*SOURCE PASSAGE:*
%%
In one of America's deadliest wildfires, the total death toll remains unclear as an unknown number of people remain missing in Hawaii. After three weeks of searching, crews in Maui's historic seaside community of Lahaina have all but finished looking for victims of the devastating fire. The current count of the dead stands at 115, but there are still many people missing. Authorities believe that responders have already recovered any remains that are recognizable, and they are now shifting their focus to removing hazardous waste and making the area safe for residents to return.
Darryl Oliveira, the interim administrator of the Maui Emergency Management Agency, announced at a news conference that the search and recovery mission is almost complete, and they are moving into the next phase, which involves hazardous waste removal by the U.S. Environmental Protection Agency (EPA). Urban search and rescue teams have completed their searches on land, but there is still ongoing search activity in the ocean off Lahaina. The FBI is conducting a search along the coastline, but no human remains have been found thus far.
Maui Police Chief John Pelletier stated that there are 110 missing persons reports filed with the Maui police, and over 50 of those cases are still active and being worked on. Although the initial land search has been completed, authorities may revisit certain areas based on details from the missing person reports. Pelletier emphasized the need for trust and patience as officials continue to identify remains and go through the lists of the missing. So far, 45 of those killed have been identified and their loved ones notified. DNA samples have been collected from 120 individuals to aid in the identification process, and more samples are being gathered.
The EPA is now stepping in to search for and remove hazardous materials, such as paints, pesticides, and batteries, by hand. Lahaina had numerous lithium-ion solar-powered energy storage batteries, which will be treated as potentially dangerous. Asbestos material will also be removed, and any asbestos found in the ash will be addressed in the subsequent phase of cleanup. The EPA plans to apply a non-toxic, biodegradable adhesive called Soiltac to prevent ash from migrating into the ocean. They have also integrated cultural observers into their teams to ensure that the cleanup is done with caution, reverence, and respect for the historic and cultural significance of Lahaina.
According to Maui Mayor Richard Bissen, the toxic debris collected by the EPA will be shipped to the continental U.S. and will not remain on Maui or in Hawaii. This decision was made to protect the health and safety of the residents. The county did not sound its emergency sirens to warn residents of the fire when it initially spread on August 8. However, officials are now working on new protocols to incorporate sirens as a tool for early warning, especially given the overlapping hurricane season and dry conditions on Maui and statewide.
On August 24, Maui County officials released the names of 388 people who were initially unaccounted for, out of an estimated group of 1,000-1,100 missing individuals provided by the FBI. However, within a day, more than 100 people or their relatives came forward to confirm that they were safe. The FBI clarified that this does not necessarily mean that those individuals have been removed from the list, as the new information still needs to be vetted and confirmed.
The wildfire not only caused breathing issues due to smoke but also released toxic chemicals as it burned through industrial items, buildings, and cars. The state's Department of Health has identified "toxic contaminants present in debris and ash" as a top hazard concern in Lahaina. Other heavy metals and chemicals, including asbestos, may also be present in the ashen remains of the city.
%%
*TASK TO CARRY OUT:* In the Maui wildfire article, what will the EPA apply to keep ash from migrating into the ocean?

*DATA LISTING:*
%%
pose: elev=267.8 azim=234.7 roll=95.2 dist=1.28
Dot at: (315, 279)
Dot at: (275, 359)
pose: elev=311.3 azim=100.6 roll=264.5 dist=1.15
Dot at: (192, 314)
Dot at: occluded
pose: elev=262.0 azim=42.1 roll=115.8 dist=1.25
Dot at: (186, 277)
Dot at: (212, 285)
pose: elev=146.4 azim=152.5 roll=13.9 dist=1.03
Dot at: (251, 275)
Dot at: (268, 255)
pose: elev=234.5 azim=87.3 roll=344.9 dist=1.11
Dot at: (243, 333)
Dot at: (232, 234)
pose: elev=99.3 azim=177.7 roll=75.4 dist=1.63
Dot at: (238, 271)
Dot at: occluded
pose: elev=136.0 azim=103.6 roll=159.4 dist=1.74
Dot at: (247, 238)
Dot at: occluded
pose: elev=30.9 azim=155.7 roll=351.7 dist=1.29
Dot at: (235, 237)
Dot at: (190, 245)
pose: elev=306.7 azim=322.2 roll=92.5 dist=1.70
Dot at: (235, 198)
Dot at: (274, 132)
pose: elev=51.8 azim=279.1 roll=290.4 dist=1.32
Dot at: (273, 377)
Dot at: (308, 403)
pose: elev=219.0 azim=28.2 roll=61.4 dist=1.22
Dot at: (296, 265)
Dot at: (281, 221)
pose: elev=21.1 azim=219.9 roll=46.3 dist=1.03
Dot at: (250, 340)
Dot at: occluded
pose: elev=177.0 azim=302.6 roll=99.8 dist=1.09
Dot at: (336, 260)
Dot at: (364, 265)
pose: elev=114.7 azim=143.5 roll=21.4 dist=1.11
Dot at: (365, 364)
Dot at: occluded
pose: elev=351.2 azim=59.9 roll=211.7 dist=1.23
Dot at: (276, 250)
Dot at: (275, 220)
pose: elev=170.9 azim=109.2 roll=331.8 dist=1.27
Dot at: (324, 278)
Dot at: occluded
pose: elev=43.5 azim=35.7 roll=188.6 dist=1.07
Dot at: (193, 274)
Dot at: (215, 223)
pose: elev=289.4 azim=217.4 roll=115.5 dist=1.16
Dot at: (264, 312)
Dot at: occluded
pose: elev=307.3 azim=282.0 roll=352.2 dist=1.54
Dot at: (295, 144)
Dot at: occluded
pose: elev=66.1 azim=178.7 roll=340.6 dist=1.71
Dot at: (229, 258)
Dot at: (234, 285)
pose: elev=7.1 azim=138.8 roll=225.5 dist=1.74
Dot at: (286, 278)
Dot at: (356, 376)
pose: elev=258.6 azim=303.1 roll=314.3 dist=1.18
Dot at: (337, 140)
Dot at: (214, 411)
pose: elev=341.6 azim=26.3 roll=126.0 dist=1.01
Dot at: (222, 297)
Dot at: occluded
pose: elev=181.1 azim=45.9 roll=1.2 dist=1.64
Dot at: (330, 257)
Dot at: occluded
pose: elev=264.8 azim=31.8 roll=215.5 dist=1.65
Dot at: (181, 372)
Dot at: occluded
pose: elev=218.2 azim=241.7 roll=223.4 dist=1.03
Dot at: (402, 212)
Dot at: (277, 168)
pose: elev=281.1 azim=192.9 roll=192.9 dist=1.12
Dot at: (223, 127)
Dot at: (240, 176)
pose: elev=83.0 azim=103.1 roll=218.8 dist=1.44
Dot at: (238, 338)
%%
*TASK RESPONSE:* A non-toxic, biodegradable adhesive called Soiltac.